I raised this question with the team at my local Tube station the other day and they said - “It’s Boris’s fault. He doesn’t seem to care and so many of our passengers don’t”. I asked why they didn’t challenge non-mask wearing travellers more and they said ruefully that if they did they often “got abuse”.

So, it seems that we have managed to develop a culture of defiance in relation to mask wearing. And I’m afraid that the example set by our leader has a lot to do with that.

Innovation

It would of course be crackers (copyright D Cummings) to over-generalise on the theme that an inclination to embrace of the familiar crowds out innovation. All around the world there are brilliant people coming up with new and exciting research ideas, social initiatives and business notions every hour of every day.

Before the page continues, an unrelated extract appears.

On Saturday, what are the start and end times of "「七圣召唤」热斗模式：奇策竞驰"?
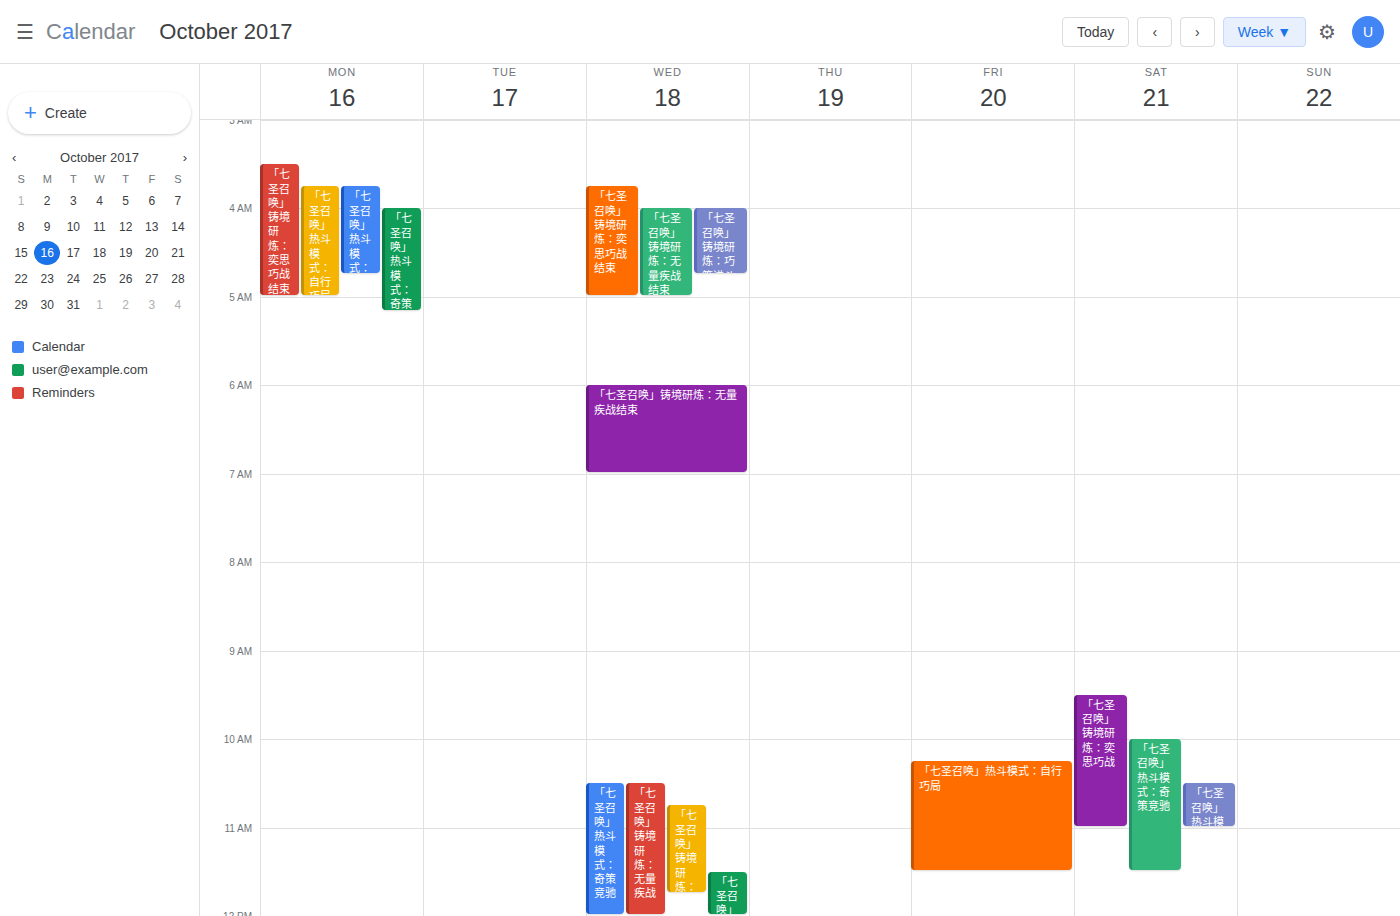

But here are three thoughts on innovation with which to close:

  • in 2020 China filed 68,720 patent, trade mark and industrial design (PCT) applications. This was 16.1% up on 2019 (Covid notwithstanding), which was the first year when is surpassed US filings. In 2020 there were 59,230 US filings. It is not so long ago that popular mythology was that China was good at copying but not so good at innovating. So as Western anxiety about the rise of China continues to mount (for example in relation to Huawei), the West needs to keep the ideas flowing;
  • we are all familiar with the sad shortage of high profile tech stocks in the UK. 1.8% of the FTSE 100 is tech, whilst some 30% of the S&P 500 is tech. Who knows whether changing the listing rules to allow companies with weighted voting founder shares to obtain a premium listing, recently consulted upon, will improve the attractiveness of London to tech entrepreneurs. The current noise around THG and the precipitous fall in its share price may not help, but surely London has to do something; and
  • how terrific is Taylor Swift?! She is innovating by re-recording her first 6 albums, note-for note, because she was so upset by her catalogue being sold from under her feet. That really is bringing together the familiar with innovation.

Christopher Saul


Christopher Saul provides independent trusted advice to senior executives and key stakeholders within publicly quoted and privately owned businesses and professional service firms. His areas of focus are governance, succession and the moderation of differences.